The election tampering and the violence seem likely to chill what up to now have been increasingly warm relations between the Berisha government and Western countries, including European Union members and the United States.

Albania, on the Adriatic Sea south of the former Yugoslav Republic of Macedonia and north of Greece, was after World War Two one of the world's most isolationed and xenophobic countries. Ardently Stalinist, it displayed hostility even toward China and post-Stalin Russia.

Even after dissidents forced a multiparty election in 1990, the Communists won, mainly by carrying the rural vote. But continuing instability in the cities, including riots and mass emigrations, forced new elections 11 months later.

Sali Berisha, a prominent and successful physician under the Communists, was credited by observers -- both at home and in the West -- with forcing democratic changes in his country. He founded the Democratic Party and in 1991, when his party won 65 percent of the vote, he ousted the last communist regime in Europe. The new parliament promptly elected him president.

In his first term in office, Berisha won the regard of the West. He preached nonviolence to unhappy ethnic Albanians living under Serbian rule. He limited illegal migration to Italy and Germany. The very name, Democratic Party, sent reassuring signals to countries like the United States and Britain.

Albania remains the poorest country in Europe with a per capita domestic product of less than 300 U.S. dollars a year. But Berisha's government, pressing privatization and overtures to Western investors, had even begun to turn the country's shrinking economy around. It has grown by more than 10 percent a year since 1993.

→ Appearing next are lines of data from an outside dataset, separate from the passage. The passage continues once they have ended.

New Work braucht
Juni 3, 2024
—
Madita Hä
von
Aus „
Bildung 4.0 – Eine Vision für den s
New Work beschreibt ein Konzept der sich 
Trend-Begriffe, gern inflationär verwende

Signs of trouble began to emerge early this year. Even before he announced the May 26 election date, Berisha said publicly that his party would do everyting in its power to keep ex-communists from returning to power. The results of a poll, conducted by a U.S. firm, suggested that the Democrats would lose their majority control of the Parliament in an election.

But party head Tritan Shehu countered: "There is no doubt we'll win more than 50 percent." Three days later, a government commission barred 50 leading members of the opposition from standing for office on the grounds they had links with the former communist regime. Opposition leaders, pointing out that Berisha did too, appealed unsuccessfully to the Supreme Court.

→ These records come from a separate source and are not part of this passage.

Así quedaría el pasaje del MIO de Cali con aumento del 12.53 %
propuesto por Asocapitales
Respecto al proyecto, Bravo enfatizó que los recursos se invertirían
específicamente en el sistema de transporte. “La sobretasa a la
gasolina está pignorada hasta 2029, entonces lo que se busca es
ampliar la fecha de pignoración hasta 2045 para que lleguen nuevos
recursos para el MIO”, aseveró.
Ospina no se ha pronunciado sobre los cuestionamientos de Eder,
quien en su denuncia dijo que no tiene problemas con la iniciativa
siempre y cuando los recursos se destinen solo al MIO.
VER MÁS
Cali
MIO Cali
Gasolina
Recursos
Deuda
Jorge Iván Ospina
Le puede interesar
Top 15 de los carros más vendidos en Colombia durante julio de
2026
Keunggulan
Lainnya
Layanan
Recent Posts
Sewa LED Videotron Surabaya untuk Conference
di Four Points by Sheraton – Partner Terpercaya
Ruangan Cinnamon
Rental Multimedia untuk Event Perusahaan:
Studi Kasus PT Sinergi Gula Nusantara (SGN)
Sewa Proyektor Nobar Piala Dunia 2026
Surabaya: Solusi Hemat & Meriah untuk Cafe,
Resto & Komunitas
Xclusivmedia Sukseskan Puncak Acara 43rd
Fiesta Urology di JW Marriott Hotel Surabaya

Western reaction to Albania's troubled election mounted slowly this week. The OSCE met in Vienna today to discuss the matter. The European Union and Italy, which currently holds the EU presidency, expressed concern yesterday. So did Britain. France issued a statement that cautioned Albanian politicans. And a U.S. State Department spokesman expressed misgivings. Press commentary was less restrained. A columnist for the British daily The Independent wrote yesterday: "Any lingering pretense of democracy in Albania came to a brutal end in Tirana's main square yesterday."

The Berisha government denies culpability. The Albanian delegation to the OSCE, labeling the Western election monitors incompetent and anti-Albanian, says it will reject their report. The government issued a statement that Tuesday's violence was caused by demonstrators' attacks on the police.